Pick out every line below that contains the string "track" and copy each one. Case counts.

-- Begin Information supplied --

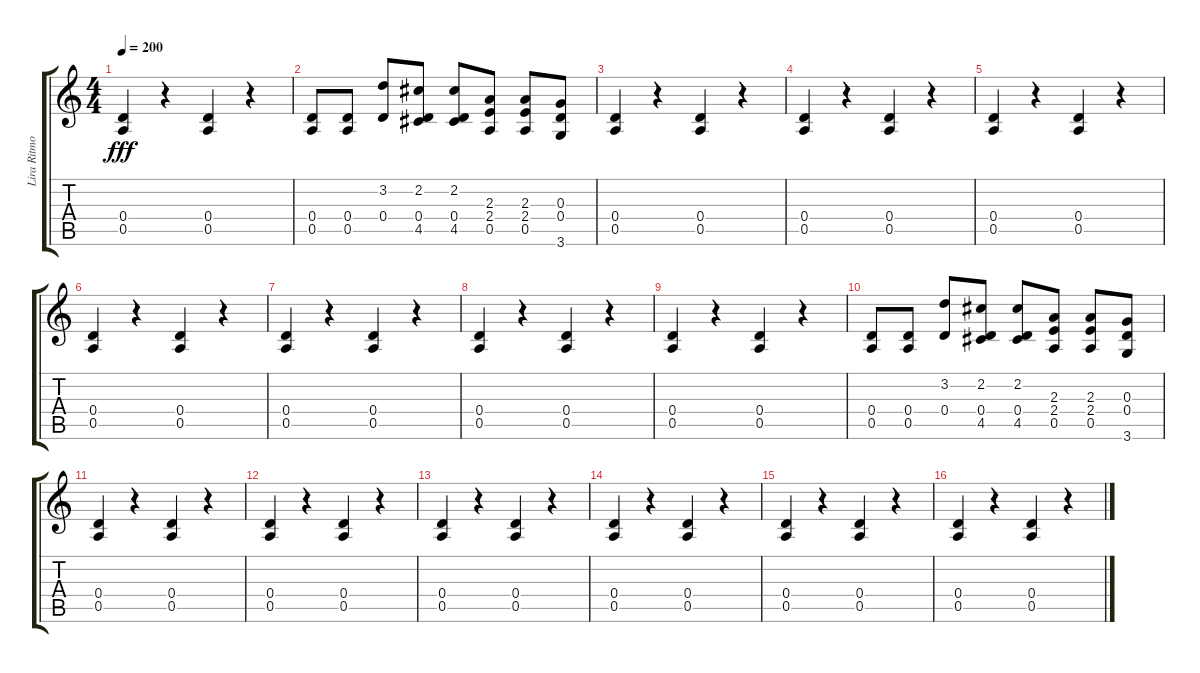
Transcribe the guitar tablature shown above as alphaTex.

\track ("Lira Ritmo" "Lira Ritmo") {instrument distortionguitar}
\staff {score tabs}
\tuning (E4 B3 G3 D3 A2 E2) {hide}
\ts (4 4)
\tempo 200
\clef g2
\ks c
(0.4 0.5).4{dy fff} r.4 (0.4 0.5).4 r.4 |
(0.4 0.5).8 (0.4 0.5).8 (3.2 0.4).8 (2.2 0.4 4.5).8 (2.2 0.4 4.5).8 (2.3 2.4 0.5).8 (2.3 2.4 0.5).8 (0.3 0.4 3.6).8 |
(0.4 0.5).4 r.4 (0.4 0.5).4 r.4 |
(0.4 0.5).4 r.4 (0.4 0.5).4 r.4 |
(0.4 0.5).4 r.4 (0.4 0.5).4 r.4 |
(0.4 0.5).4 r.4 (0.4 0.5).4 r.4 |
(0.4 0.5).4 r.4 (0.4 0.5).4 r.4 |
(0.4 0.5).4 r.4 (0.4 0.5).4 r.4 |
(0.4 0.5).4 r.4 (0.4 0.5).4 r.4 |
(0.4 0.5).8 (0.4 0.5).8 (3.2 0.4).8 (2.2 0.4 4.5).8 (2.2 0.4 4.5).8 (2.3 2.4 0.5).8 (2.3 2.4 0.5).8 (0.3 0.4 3.6).8 |
(0.4 0.5).4 r.4 (0.4 0.5).4 r.4 |
(0.4 0.5).4 r.4 (0.4 0.5).4 r.4 |
(0.4 0.5).4 r.4 (0.4 0.5).4 r.4 |
(0.4 0.5).4 r.4 (0.4 0.5).4 r.4 |
(0.4 0.5).4 r.4 (0.4 0.5).4 r.4 |
(0.4 0.5).4 r.4 (0.4 0.5).4 r.4
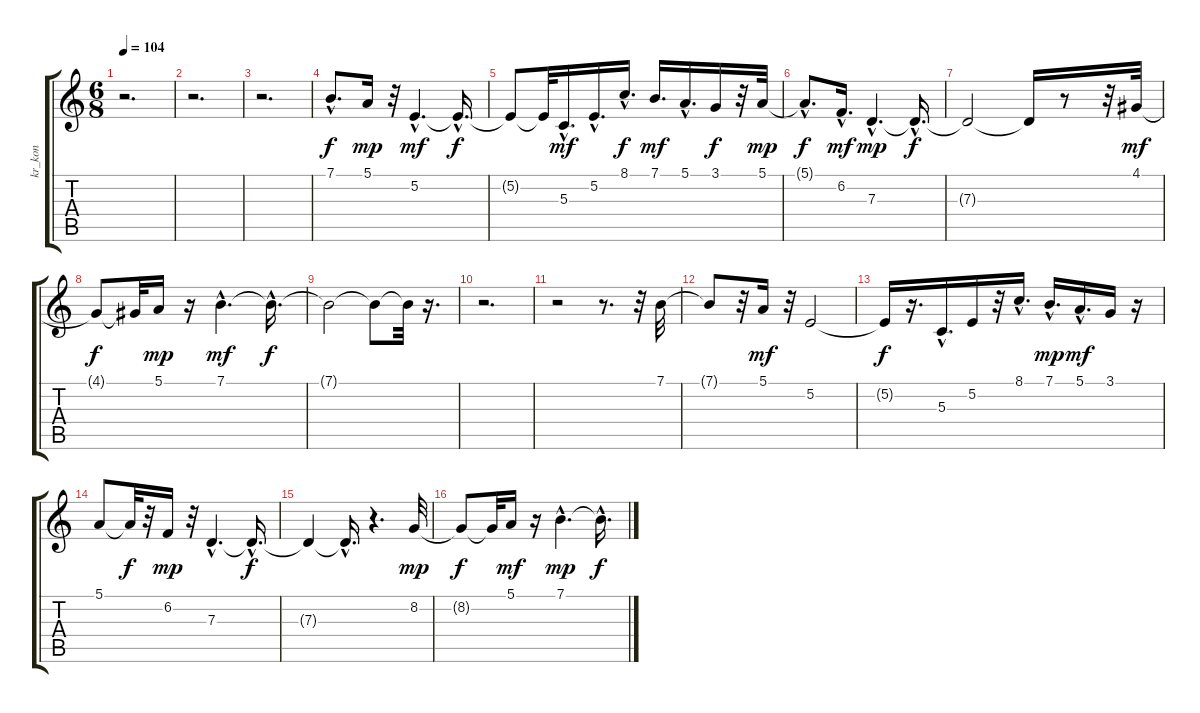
\track ("kr_kon" "kr_kon") {instrument flute}
\staff {score tabs}
\tuning (E4 B3 G3 D3 A2 E2) {hide}
\ts (6 8)
\tempo 104
\clef g2
\ks c
r.2{d dy f} |
r.2{d} |
r.2{d} |
7.1{hac}.8{d} 5.1.16{dy mp} r.32 5.2{hac}.4{d dy mf} 5.2{hac t}.16{d dy f} |
5.2{t}.8 5.2{t}.32 5.3{hac}.16{d dy mf} 5.2{hac}.16{d} 8.1{hac}.16{d dy f} 7.1.16{d dy mf} 5.1{hac}.16{d} 3.1.16{dy f} r.32 5.1.32{dy mp} |
5.1{hac t}.8{d dy f} 6.2{hac}.16{d dy mf} 7.3{hac}.4{d dy mp} 7.3{hac t}.16{d dy f} |
7.3{t}.2 7.3{t}.16 r.8 r.32 4.1.32{dy mf} |
4.1{t}.8{dy f} 4.1{t}.32 5.1.16{dy mp} r.16 7.1{hac}.4{d dy mf} 7.1{hac t}.16{d dy f} |
7.1{t}.2 7.1{t}.8 7.1{t}.32 r.16{d} |
r.2{d} |
r.2 r.8{d} r.32 7.1.32 |
7.1{t}.8 r.32 5.1.16{dy mf} r.32 5.2.2 |
5.2{t}.16{dy f} r.16{d} 5.3{hac}.16{d} 5.2.16 r.32 8.1{hac}.16{d} 7.1{hac}.16{d dy mp} 5.1{hac}.16{d dy mf} 3.1.16 r.16 |
5.1.8 5.1{t}.32{dy f} r.32 6.2.16{dy mp} r.32 7.3{hac}.4{d} 7.3{hac t}.16{d dy f} |
7.3{t}.4 7.3{hac t}.16{d} r.4{d} 8.2.32{dy mp} |
8.2{t}.8{dy f} 8.2{t}.32 5.1.16{dy mf} r.16 7.1{hac}.4{d dy mp} 7.1{hac t}.16{d dy f}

-- End Information supplied --

Task solution:
\track ("Lira Ritmo" "Lira Ritmo") {instrument distortionguitar}
\track ("kr_kon" "kr_kon") {instrument flute}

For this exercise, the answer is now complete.